Information provided START
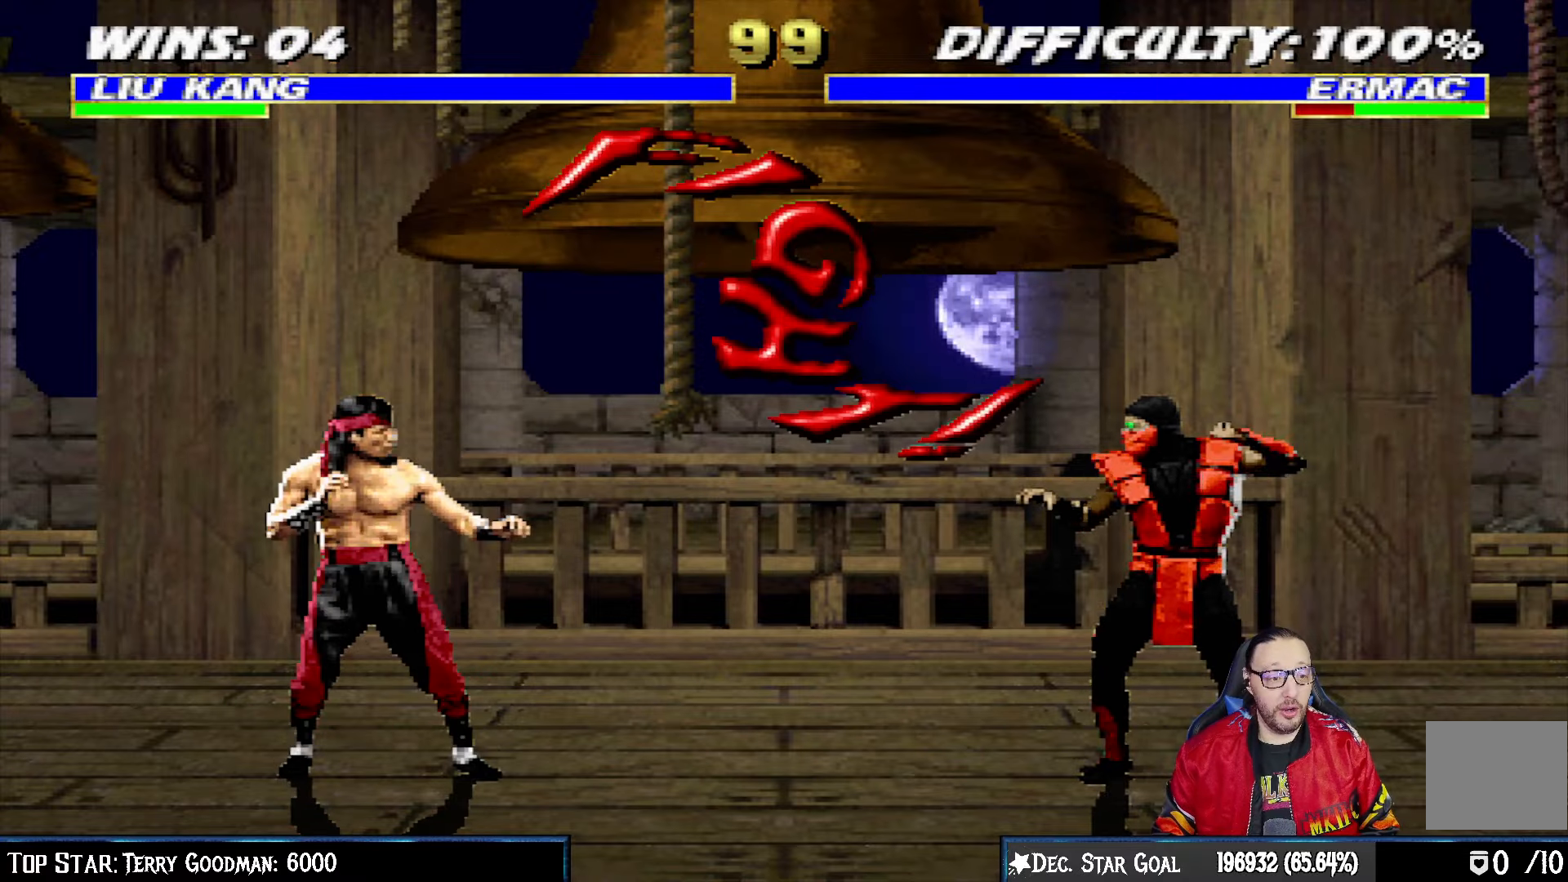
{"buttons": ["R1"], "left_stick": "center", "right_stick": "center", "events": [[50, "DPAD_RIGHT", "down"], [133, "DPAD_RIGHT", "up"], [200, "DPAD_RIGHT", "down"], [217, "CROSS", "down"], [350, "DPAD_RIGHT", "up"], [367, "R1", "down"], [383, "CROSS", "up"]]}
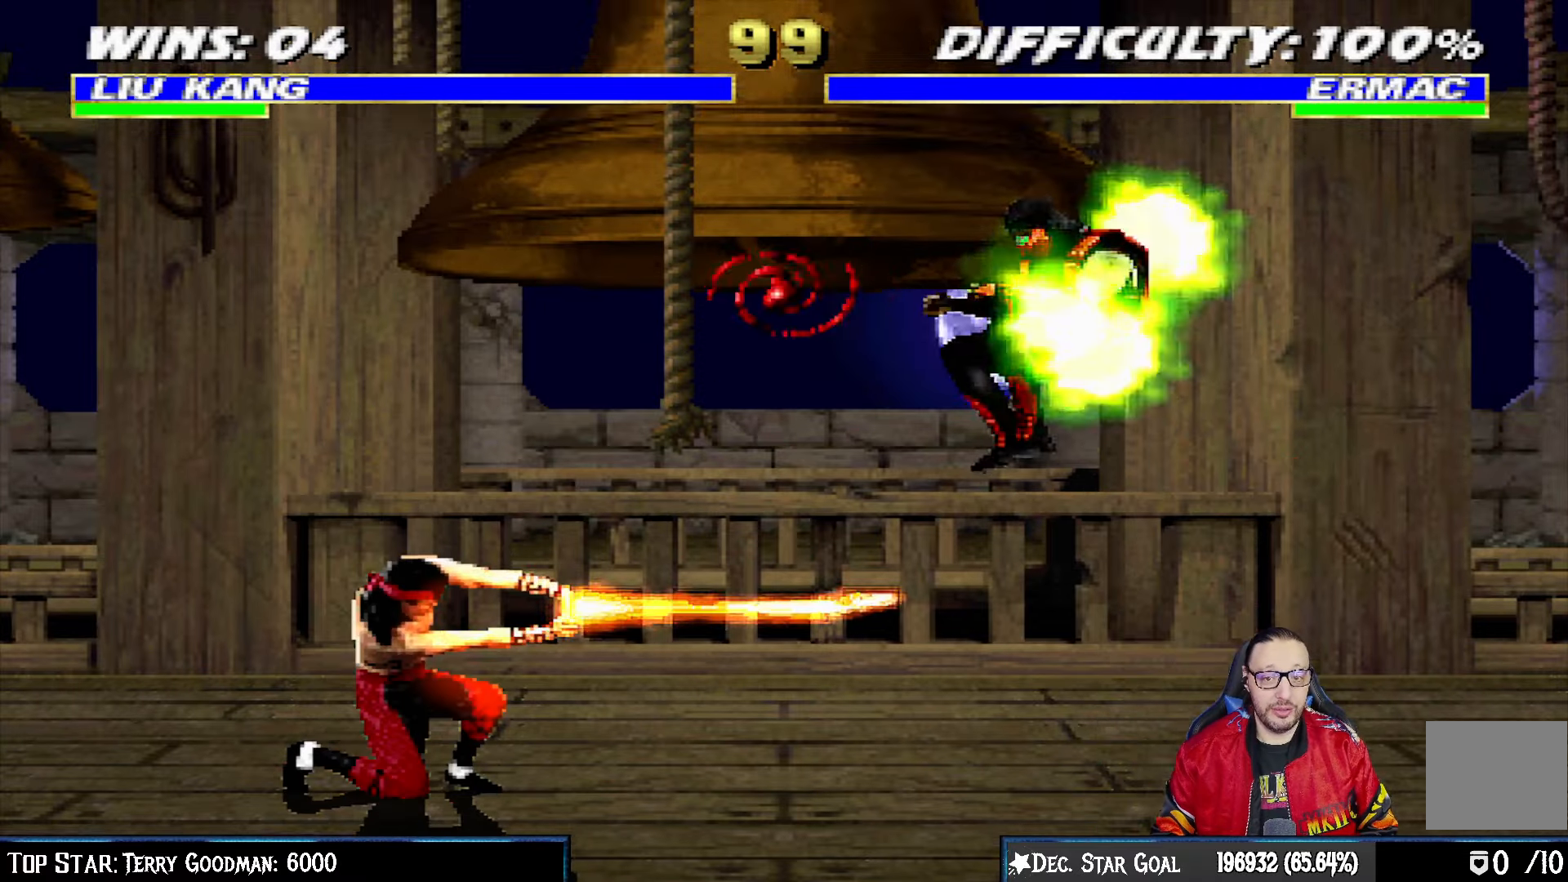
{"buttons": ["L1", "R1", "DPAD_DOWN", "DPAD_RIGHT"], "left_stick": "center", "right_stick": "center", "events": [[167, "DPAD_DOWN", "down"], [183, "DPAD_LEFT", "down"], [183, "L1", "down"], [450, "DPAD_LEFT", "up"], [483, "DPAD_RIGHT", "down"]]}
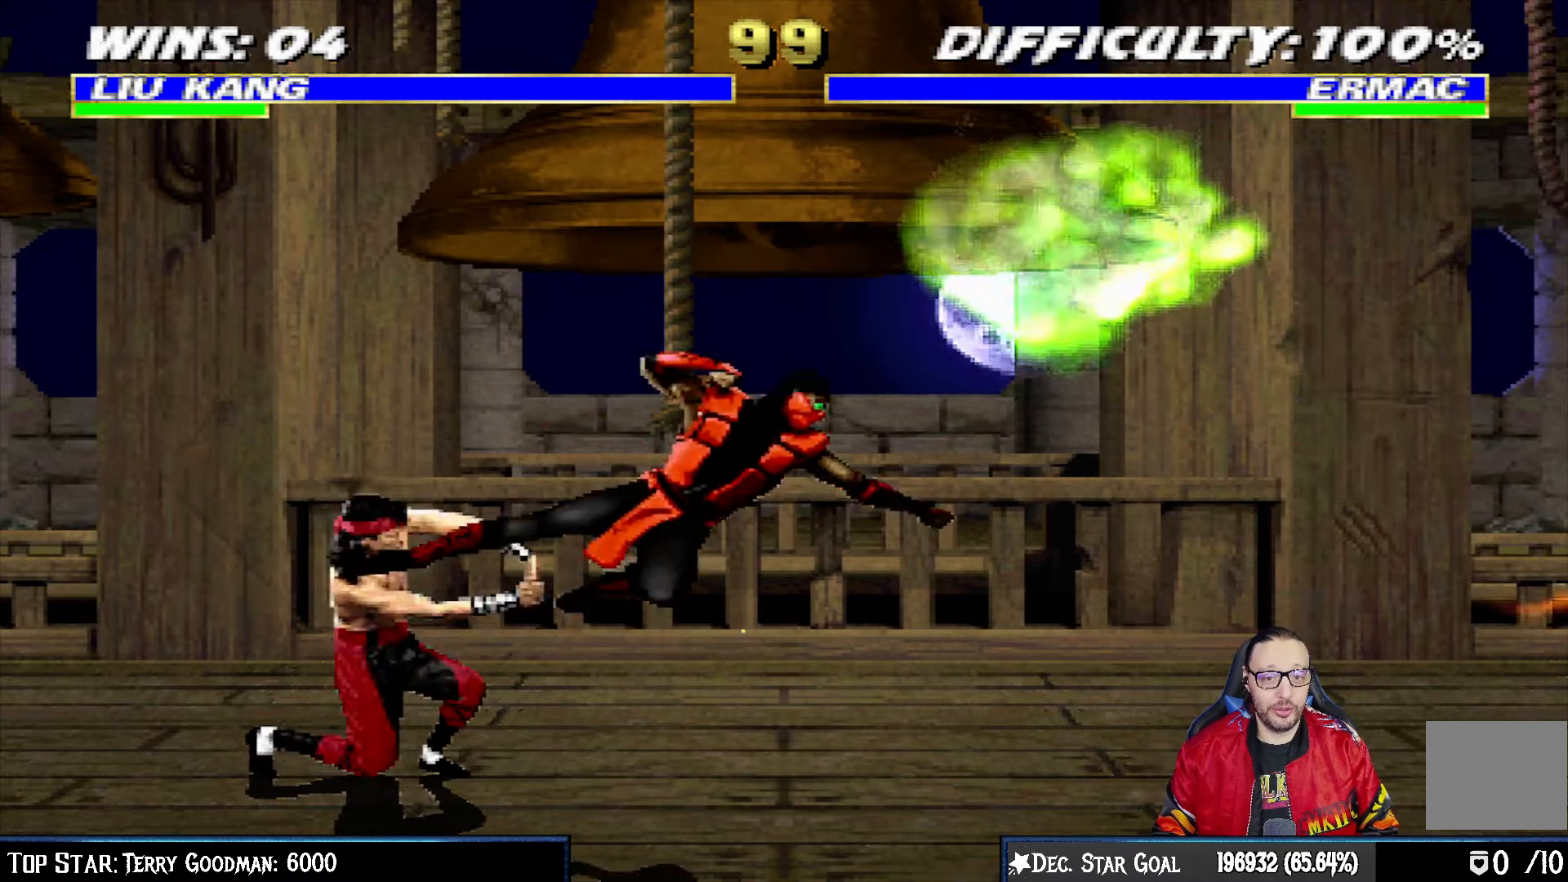
{"buttons": ["L1", "R1", "DPAD_DOWN", "DPAD_LEFT"], "left_stick": "center", "right_stick": "center", "events": [[317, "DPAD_RIGHT", "up"], [350, "DPAD_LEFT", "down"]]}
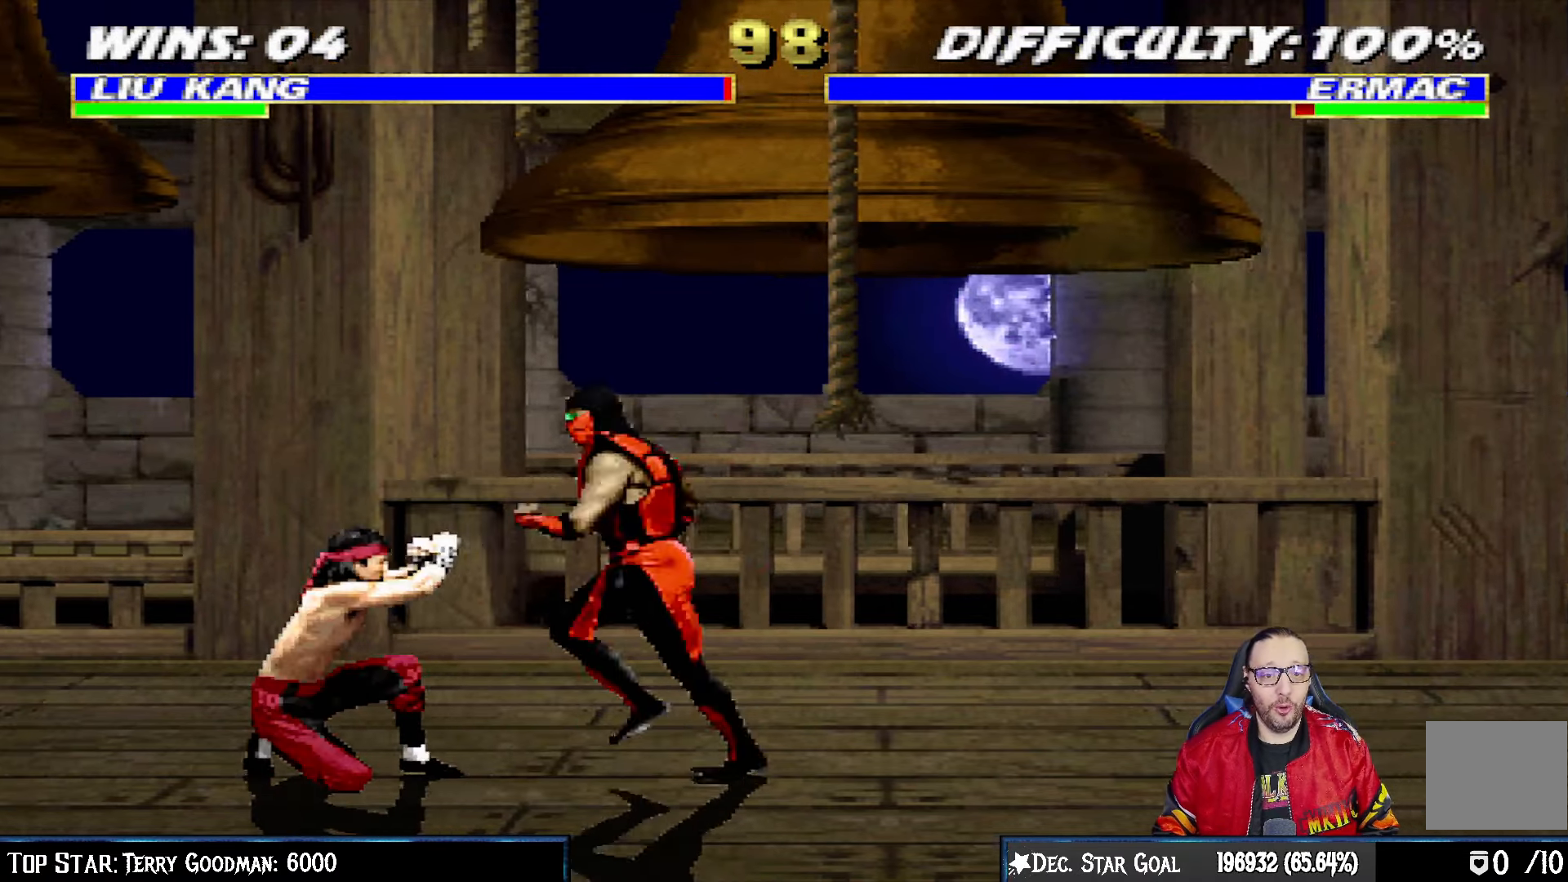
{"buttons": ["L1", "R1", "DPAD_DOWN", "DPAD_LEFT"], "left_stick": "center", "right_stick": "center", "events": []}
Information provided END
- What is required -
Skip every picture and transcribe the data above exactly.

- Reply to the task -
{"buttons": ["R1"], "left_stick": "center", "right_stick": "center", "events": [[50, "DPAD_RIGHT", "down"], [133, "DPAD_RIGHT", "up"], [200, "DPAD_RIGHT", "down"], [217, "CROSS", "down"], [350, "DPAD_RIGHT", "up"], [367, "R1", "down"], [383, "CROSS", "up"]]}
{"buttons": ["L1", "R1", "DPAD_DOWN", "DPAD_RIGHT"], "left_stick": "center", "right_stick": "center", "events": [[167, "DPAD_DOWN", "down"], [183, "DPAD_LEFT", "down"], [183, "L1", "down"], [450, "DPAD_LEFT", "up"], [483, "DPAD_RIGHT", "down"]]}
{"buttons": ["L1", "R1", "DPAD_DOWN", "DPAD_LEFT"], "left_stick": "center", "right_stick": "center", "events": [[317, "DPAD_RIGHT", "up"], [350, "DPAD_LEFT", "down"]]}
{"buttons": ["L1", "R1", "DPAD_DOWN", "DPAD_LEFT"], "left_stick": "center", "right_stick": "center", "events": []}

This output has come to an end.